# DATA SUPPLIED
>>
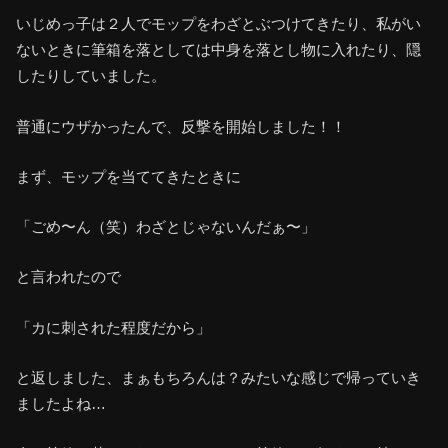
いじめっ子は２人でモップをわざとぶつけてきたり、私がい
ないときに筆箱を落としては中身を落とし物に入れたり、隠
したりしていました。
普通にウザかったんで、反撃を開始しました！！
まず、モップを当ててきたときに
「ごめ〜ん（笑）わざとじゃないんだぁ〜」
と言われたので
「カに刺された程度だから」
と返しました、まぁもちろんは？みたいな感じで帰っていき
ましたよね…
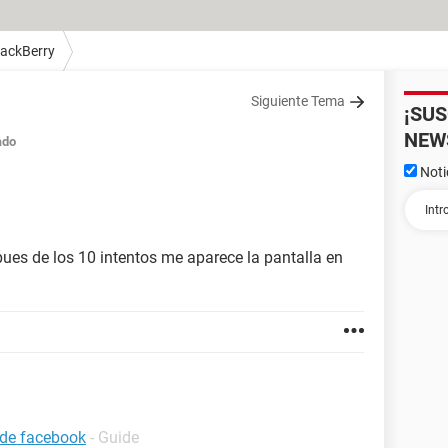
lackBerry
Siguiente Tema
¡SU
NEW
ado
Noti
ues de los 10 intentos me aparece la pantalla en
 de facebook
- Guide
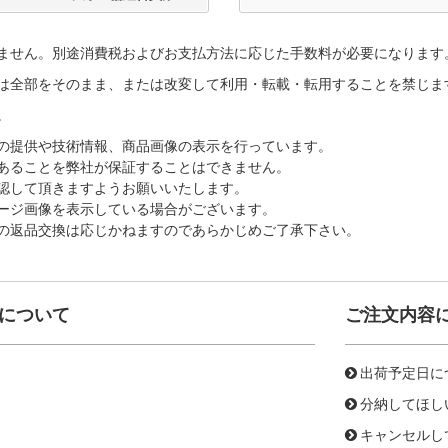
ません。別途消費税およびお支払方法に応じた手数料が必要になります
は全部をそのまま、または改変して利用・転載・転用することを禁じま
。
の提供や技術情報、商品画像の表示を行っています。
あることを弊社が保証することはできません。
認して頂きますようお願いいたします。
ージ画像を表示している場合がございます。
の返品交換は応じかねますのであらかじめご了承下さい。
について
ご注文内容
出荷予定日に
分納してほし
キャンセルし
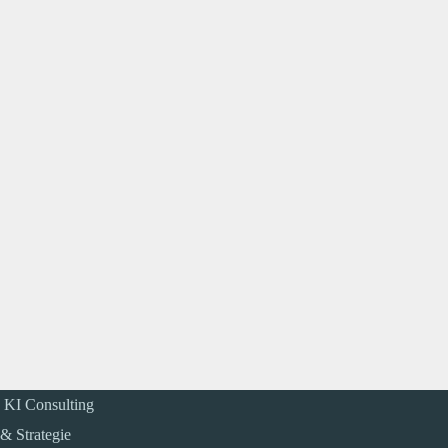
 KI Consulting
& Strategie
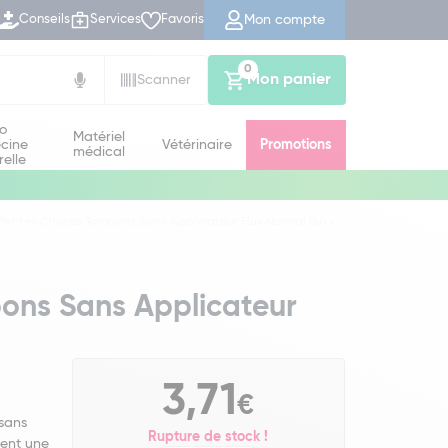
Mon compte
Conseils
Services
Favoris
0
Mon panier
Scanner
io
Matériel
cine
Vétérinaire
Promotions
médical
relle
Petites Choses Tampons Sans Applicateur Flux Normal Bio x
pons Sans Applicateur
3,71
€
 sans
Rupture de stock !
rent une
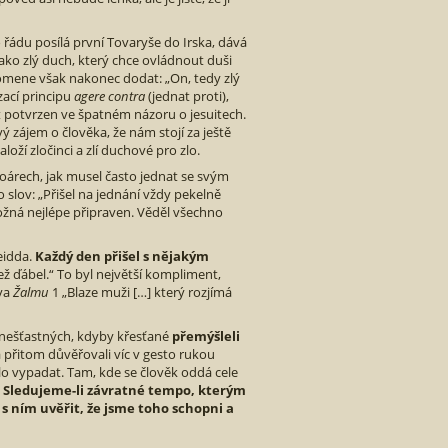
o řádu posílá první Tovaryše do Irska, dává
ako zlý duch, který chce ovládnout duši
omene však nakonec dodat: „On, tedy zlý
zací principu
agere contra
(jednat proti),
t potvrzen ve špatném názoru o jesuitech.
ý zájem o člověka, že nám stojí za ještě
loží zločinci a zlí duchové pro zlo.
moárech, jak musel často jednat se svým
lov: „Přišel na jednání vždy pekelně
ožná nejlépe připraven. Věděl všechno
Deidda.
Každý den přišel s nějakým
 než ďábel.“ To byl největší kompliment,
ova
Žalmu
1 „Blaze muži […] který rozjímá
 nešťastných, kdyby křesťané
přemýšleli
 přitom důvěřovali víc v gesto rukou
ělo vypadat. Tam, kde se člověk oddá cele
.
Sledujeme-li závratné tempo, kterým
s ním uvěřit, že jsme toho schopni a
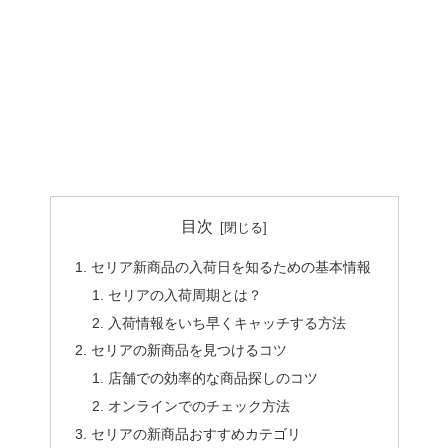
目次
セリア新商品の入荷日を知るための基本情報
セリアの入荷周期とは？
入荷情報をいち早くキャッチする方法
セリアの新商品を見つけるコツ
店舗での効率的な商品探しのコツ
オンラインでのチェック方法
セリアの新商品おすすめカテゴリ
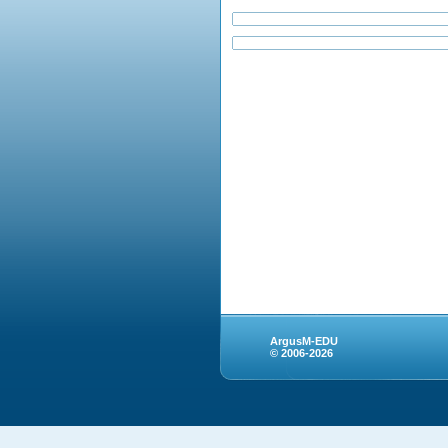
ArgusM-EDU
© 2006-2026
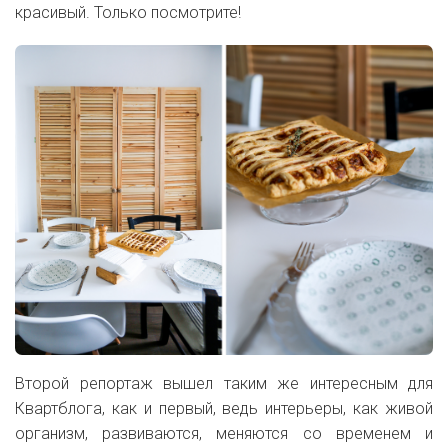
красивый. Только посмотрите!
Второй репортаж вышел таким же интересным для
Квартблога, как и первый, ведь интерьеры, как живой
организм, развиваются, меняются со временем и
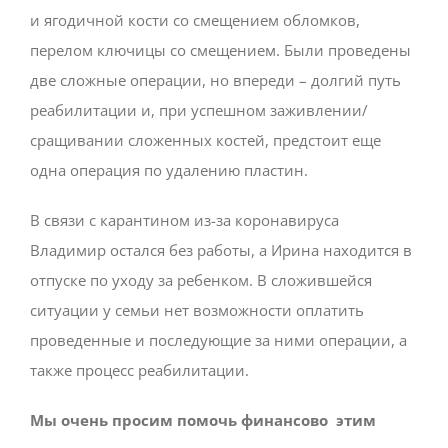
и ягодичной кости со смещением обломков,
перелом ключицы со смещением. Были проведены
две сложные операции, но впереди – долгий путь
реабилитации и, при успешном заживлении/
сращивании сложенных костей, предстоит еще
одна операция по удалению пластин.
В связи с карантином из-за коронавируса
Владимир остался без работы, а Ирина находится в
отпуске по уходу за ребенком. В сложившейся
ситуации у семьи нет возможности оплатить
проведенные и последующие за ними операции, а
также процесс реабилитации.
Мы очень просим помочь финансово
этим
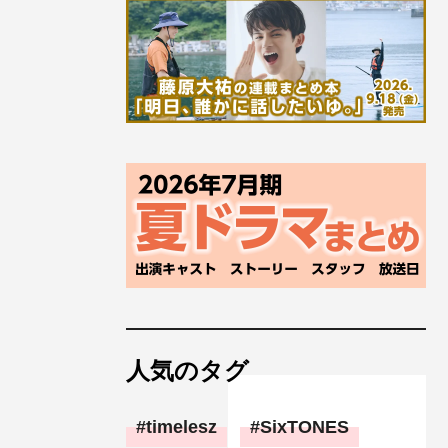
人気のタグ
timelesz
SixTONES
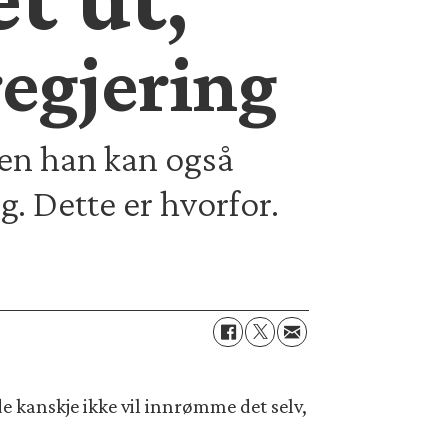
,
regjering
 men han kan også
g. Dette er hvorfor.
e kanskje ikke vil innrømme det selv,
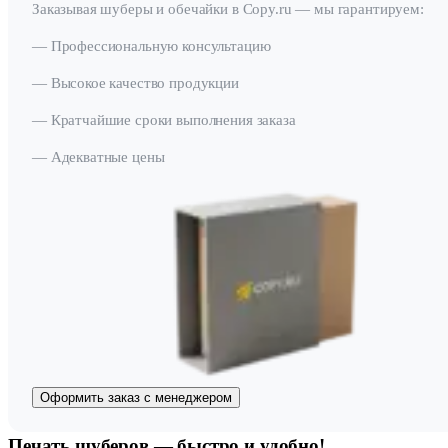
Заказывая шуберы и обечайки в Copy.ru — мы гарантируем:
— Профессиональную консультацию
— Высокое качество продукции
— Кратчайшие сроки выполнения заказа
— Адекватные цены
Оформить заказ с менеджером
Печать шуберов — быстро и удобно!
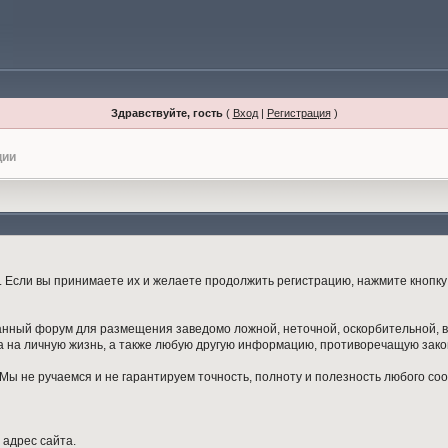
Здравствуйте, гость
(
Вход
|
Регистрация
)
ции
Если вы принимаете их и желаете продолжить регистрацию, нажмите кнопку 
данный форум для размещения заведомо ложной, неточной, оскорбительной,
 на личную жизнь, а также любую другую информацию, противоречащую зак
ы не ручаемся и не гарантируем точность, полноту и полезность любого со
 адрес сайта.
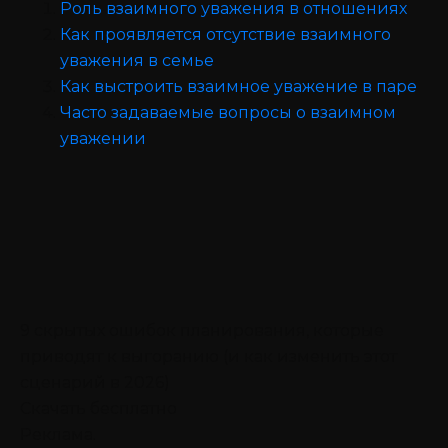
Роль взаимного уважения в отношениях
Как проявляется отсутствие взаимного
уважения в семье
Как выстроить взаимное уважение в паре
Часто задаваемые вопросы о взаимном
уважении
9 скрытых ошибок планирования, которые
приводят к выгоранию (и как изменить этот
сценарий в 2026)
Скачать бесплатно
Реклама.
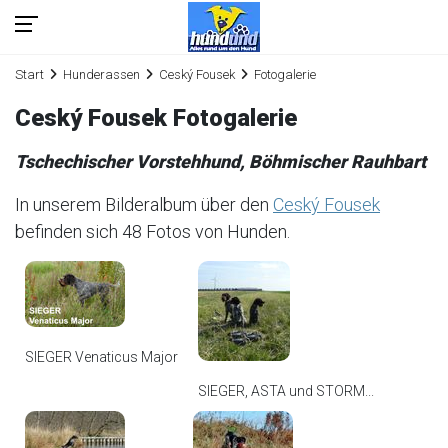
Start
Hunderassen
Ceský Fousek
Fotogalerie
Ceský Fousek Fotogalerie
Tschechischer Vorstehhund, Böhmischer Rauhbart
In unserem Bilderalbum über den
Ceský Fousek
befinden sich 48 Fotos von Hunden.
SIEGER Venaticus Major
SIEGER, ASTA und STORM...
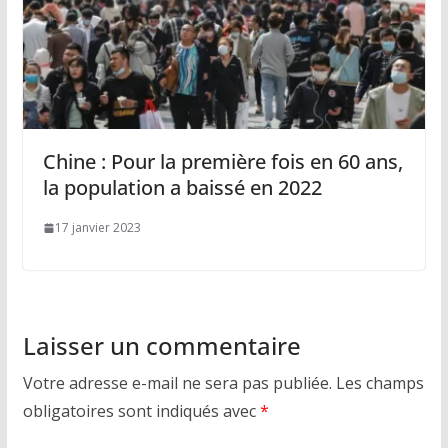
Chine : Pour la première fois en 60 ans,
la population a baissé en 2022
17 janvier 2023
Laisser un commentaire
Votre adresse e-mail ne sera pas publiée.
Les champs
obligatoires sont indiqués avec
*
<<
# EXERCISE PROMPT
All lines in the listing above between the line with "перелом ключицы со смещением. Были проведены" and the line with "проведенные и последующие за ними операции, а", inclusive, should be set down exactly, and no line outside that range.

# EXERCISE RESPONSE
перелом ключицы со смещением. Были проведены
две сложные операции, но впереди – долгий путь
реабилитации и, при успешном заживлении/
сращивании сложенных костей, предстоит еще
одна операция по удалению пластин.
В связи с карантином из-за коронавируса
Владимир остался без работы, а Ирина находится в
отпуске по уходу за ребенком. В сложившейся
ситуации у семьи нет возможности оплатить
проведенные и последующие за ними операции, а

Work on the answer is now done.